Exercise instructions: Every line of the records below that has the word "scalar" should be copied.
BEGIN
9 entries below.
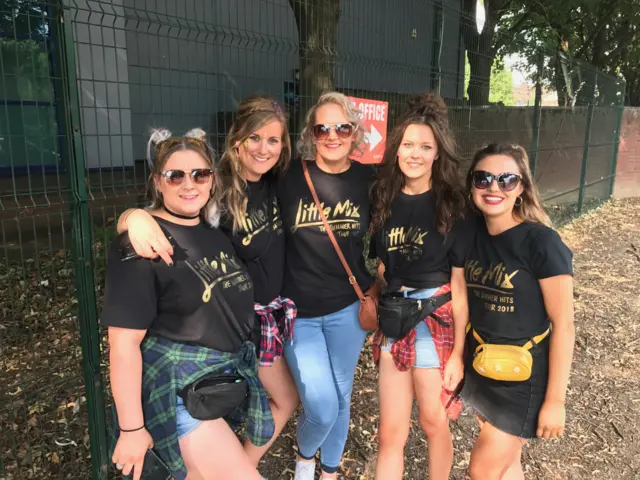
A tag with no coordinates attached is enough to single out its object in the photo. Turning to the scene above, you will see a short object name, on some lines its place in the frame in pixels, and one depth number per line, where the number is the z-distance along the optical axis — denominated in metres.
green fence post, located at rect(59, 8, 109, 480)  2.33
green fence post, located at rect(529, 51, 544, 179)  8.11
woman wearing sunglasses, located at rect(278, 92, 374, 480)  2.53
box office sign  4.73
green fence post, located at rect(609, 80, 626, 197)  12.20
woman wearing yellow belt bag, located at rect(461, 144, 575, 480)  2.12
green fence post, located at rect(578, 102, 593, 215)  10.20
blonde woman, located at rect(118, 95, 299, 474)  2.35
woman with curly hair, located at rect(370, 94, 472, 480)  2.42
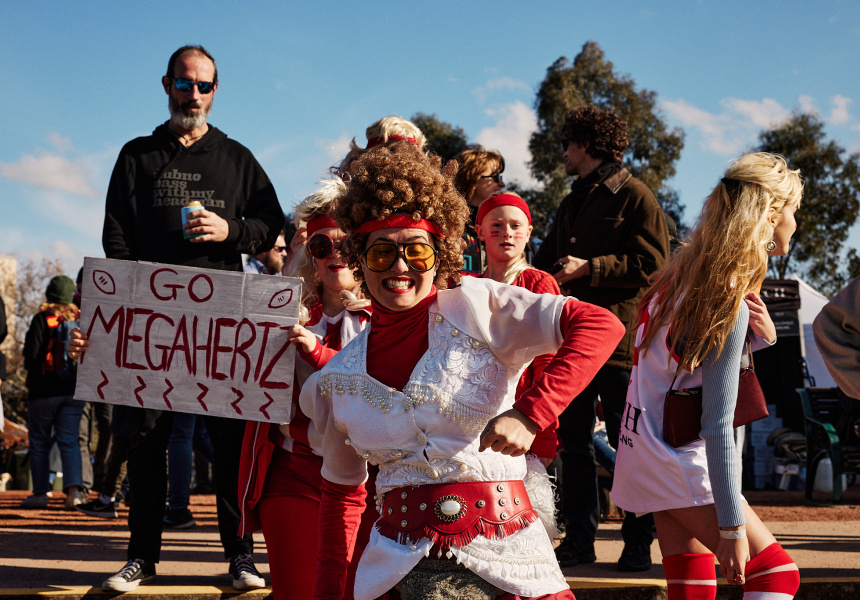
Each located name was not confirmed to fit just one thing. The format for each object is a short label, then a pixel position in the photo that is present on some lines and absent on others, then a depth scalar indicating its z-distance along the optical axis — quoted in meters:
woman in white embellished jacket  2.19
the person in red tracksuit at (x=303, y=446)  3.46
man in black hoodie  4.39
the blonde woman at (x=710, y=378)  2.89
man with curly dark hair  4.86
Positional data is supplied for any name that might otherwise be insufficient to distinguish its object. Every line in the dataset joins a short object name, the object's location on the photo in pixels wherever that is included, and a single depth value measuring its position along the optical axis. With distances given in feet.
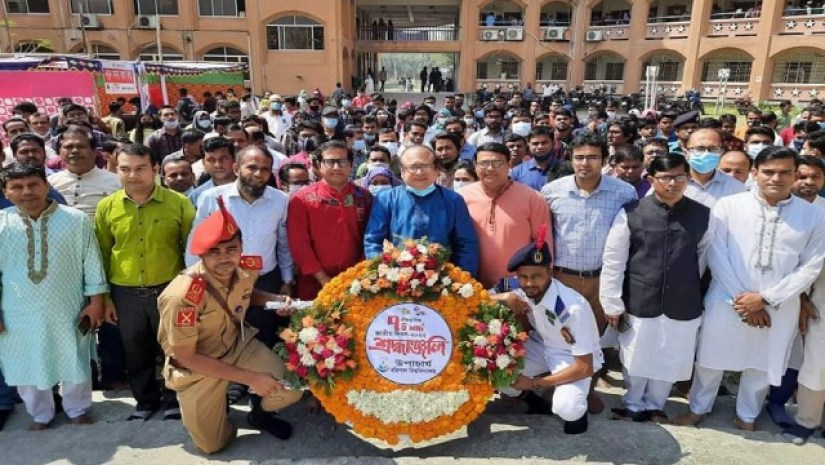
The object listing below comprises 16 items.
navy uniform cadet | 11.50
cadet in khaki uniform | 10.28
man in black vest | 12.05
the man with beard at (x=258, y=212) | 13.28
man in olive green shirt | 12.43
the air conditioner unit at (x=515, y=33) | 107.34
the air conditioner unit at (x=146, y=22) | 95.91
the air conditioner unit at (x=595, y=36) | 106.83
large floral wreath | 11.12
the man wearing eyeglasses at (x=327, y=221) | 13.14
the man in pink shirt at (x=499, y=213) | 13.19
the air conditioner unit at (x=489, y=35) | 107.86
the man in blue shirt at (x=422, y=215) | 12.62
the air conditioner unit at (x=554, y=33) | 107.76
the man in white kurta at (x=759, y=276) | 11.74
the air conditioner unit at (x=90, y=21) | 94.22
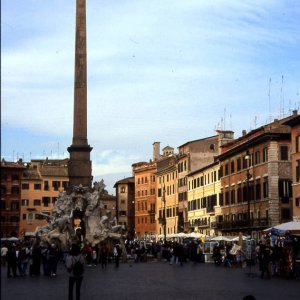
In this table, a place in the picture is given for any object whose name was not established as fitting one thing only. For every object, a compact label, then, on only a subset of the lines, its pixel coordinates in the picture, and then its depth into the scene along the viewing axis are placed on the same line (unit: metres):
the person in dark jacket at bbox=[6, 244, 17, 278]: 25.00
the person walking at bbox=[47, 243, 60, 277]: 27.94
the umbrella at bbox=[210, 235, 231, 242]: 46.97
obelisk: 46.62
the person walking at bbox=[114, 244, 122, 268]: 38.39
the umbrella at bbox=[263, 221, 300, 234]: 25.87
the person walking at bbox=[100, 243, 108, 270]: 37.88
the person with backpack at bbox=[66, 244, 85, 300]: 13.45
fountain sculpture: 44.81
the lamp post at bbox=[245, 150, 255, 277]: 37.96
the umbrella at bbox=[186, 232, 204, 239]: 53.98
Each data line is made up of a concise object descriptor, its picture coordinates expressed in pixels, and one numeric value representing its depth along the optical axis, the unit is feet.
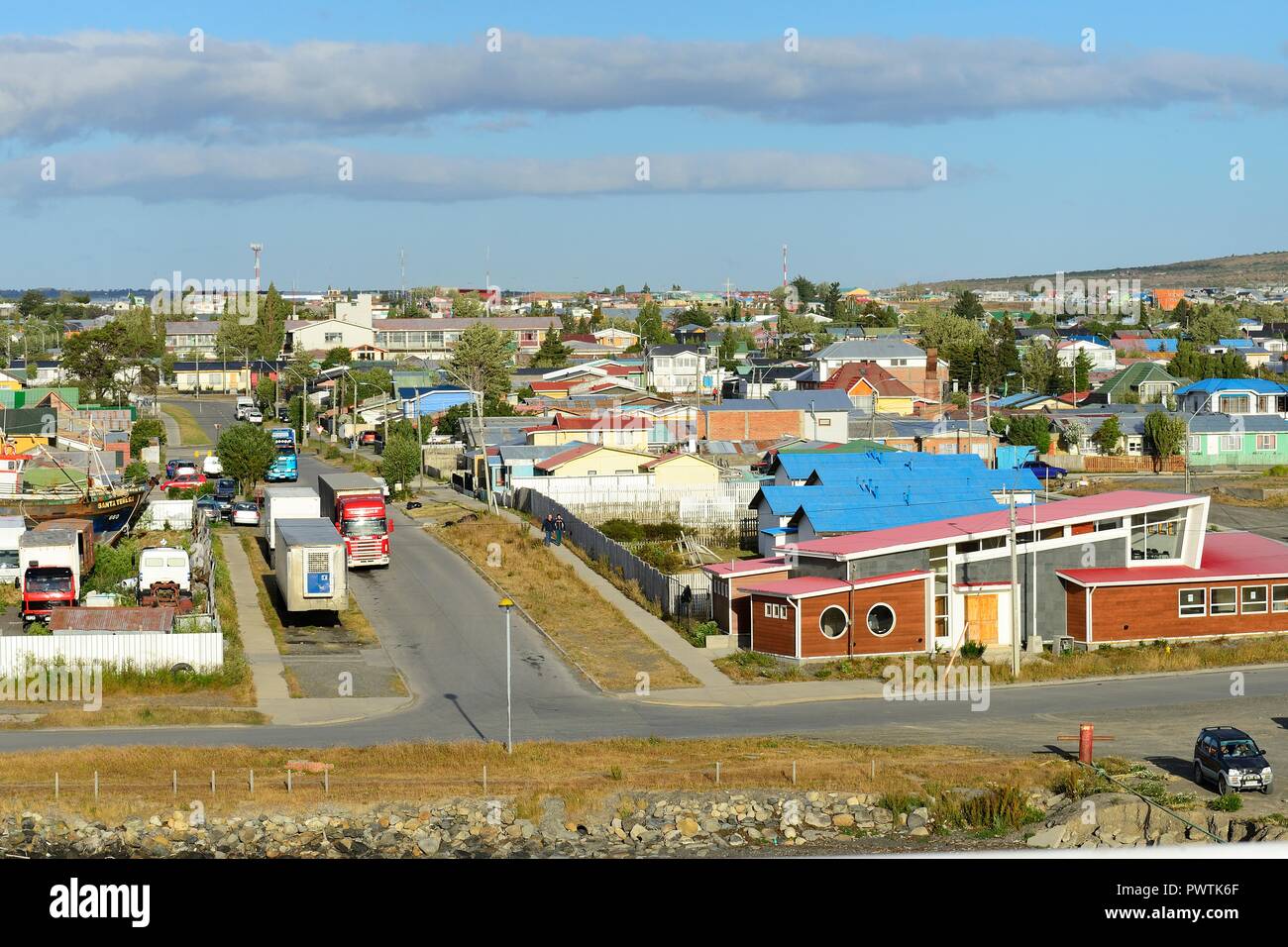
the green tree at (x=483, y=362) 385.70
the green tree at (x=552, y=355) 501.15
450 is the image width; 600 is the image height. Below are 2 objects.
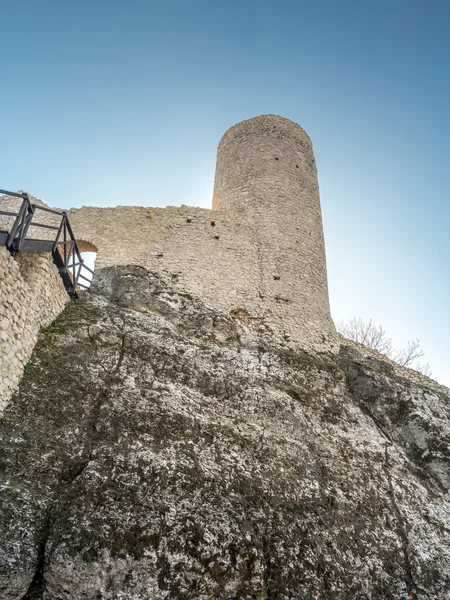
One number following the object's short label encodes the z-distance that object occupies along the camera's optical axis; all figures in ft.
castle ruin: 32.83
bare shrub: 79.28
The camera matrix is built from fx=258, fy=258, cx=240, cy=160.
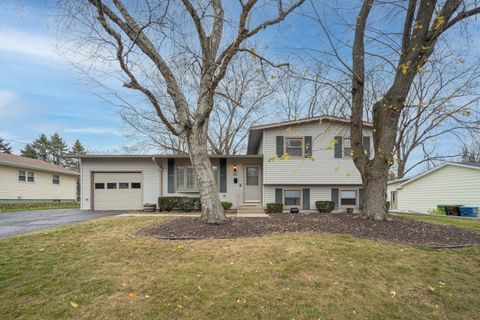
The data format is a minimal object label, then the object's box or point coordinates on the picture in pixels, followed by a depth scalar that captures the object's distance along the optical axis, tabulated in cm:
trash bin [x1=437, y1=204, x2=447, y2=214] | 1660
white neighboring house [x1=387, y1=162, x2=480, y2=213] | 1567
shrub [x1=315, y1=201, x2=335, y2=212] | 1319
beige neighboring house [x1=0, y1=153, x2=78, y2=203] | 1839
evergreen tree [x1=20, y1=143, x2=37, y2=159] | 4147
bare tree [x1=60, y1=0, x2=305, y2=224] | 626
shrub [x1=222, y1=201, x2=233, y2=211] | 1336
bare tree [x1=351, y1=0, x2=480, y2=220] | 676
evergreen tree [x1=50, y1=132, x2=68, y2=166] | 4400
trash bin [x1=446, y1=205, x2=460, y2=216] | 1591
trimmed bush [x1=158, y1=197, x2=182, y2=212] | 1379
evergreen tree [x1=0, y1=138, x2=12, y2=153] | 3906
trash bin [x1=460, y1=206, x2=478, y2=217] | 1536
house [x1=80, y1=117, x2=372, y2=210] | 1335
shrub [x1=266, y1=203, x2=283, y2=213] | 1298
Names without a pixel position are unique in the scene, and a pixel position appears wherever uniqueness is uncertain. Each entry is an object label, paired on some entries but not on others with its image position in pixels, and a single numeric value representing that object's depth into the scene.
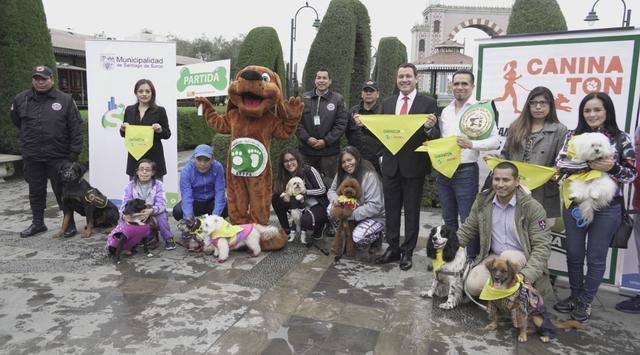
END
Task solution:
Each located name was not confirmed to fit just one thing. The format for each object is a short label, then a pixel position in the photo that is present on some lines and absent on others, then a depth scalar indicating its z-distance along the optical axis — quoted in meters:
The data format is a minimal object label, then the object's box or point coordinates on the picture in pixels, followed by a depth scalar that captures the object's distance along the optical axis, tabulated in cm:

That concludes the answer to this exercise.